Communication Between Cars and People Has Already Begun
Mitsubishi Electric has spent years developing advanced image processing and recognition technology for monitoring stores, banks, factories and elevators, and DMS harnesses this know-how.
A high-precision camera on the side of the center display measures the percentage of eye closure, blink frequency, and the direction and movement of the driver’s eyes. If something seems to be wrong, the driver is notified with sounds and visual alerts. Thanks to improvements in camera precision, and more sophisticated image processing and recognition technology, DMS is able to deliver ever more accurate results.
Facial recognition technology can also help make the driving experience more comfortable, such as by automatically adjusting the seat position and side mirrors. By paying close attention to the driver, DMS embodies the Japanese tradition of hospitality, known as "omotenashi." It is already being embraced by multiple auto manufacturers around the world, giving rise to a "next-generation cockpit system" based on a new form of communication between cars and people.
Science Fiction, Made Fact
How will DMS be used in the future? Mitsubishi Electric offers a glimpse with its "EMIRAI S" concept cabin, displayed at the Tokyo Motor Show 2019.
"EMIRAI S" incorporates the latest biological-sensing technology to support safe and secure transportation.
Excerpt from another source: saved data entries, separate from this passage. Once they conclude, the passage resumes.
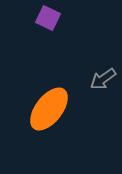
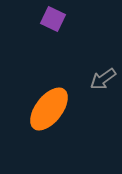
purple square: moved 5 px right, 1 px down
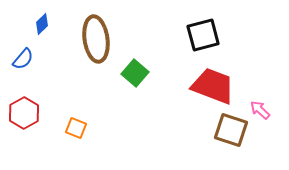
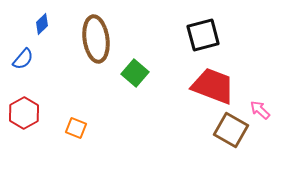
brown square: rotated 12 degrees clockwise
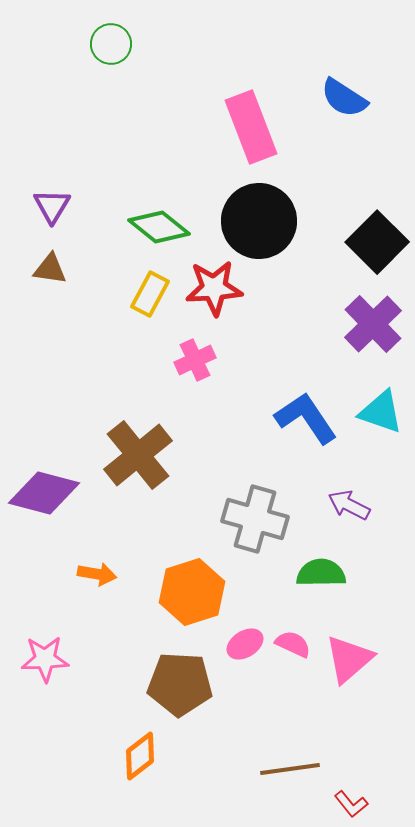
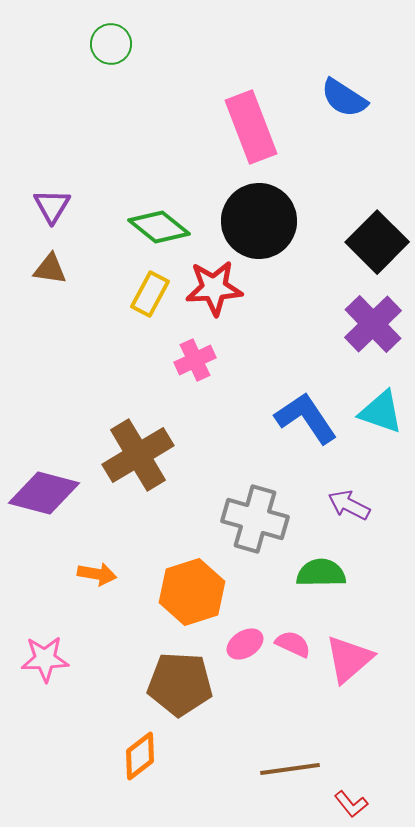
brown cross: rotated 8 degrees clockwise
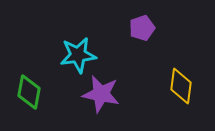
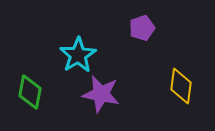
cyan star: rotated 24 degrees counterclockwise
green diamond: moved 1 px right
It remotely measures heart rate and body surface temperature, and uses a near-infrared camera to detect drowsiness. It offers a taste of what’s to come, as Mitsubishi Electric uses the wide-angle DMS camera to analyze the driver’s physical condition in even greater detail.
Car: "You look tired. Do you want to take a break?"
Driver: "Yes, you’re right. I’m going to have a rest."
Such casual conversations between cars and drivers may sound like the stuff of science fiction, but they will soon be normal. By building a close relationship between people and cars, using "omotenashi" technology and DMS, Mitsubishi Electric is changing mobility for the better.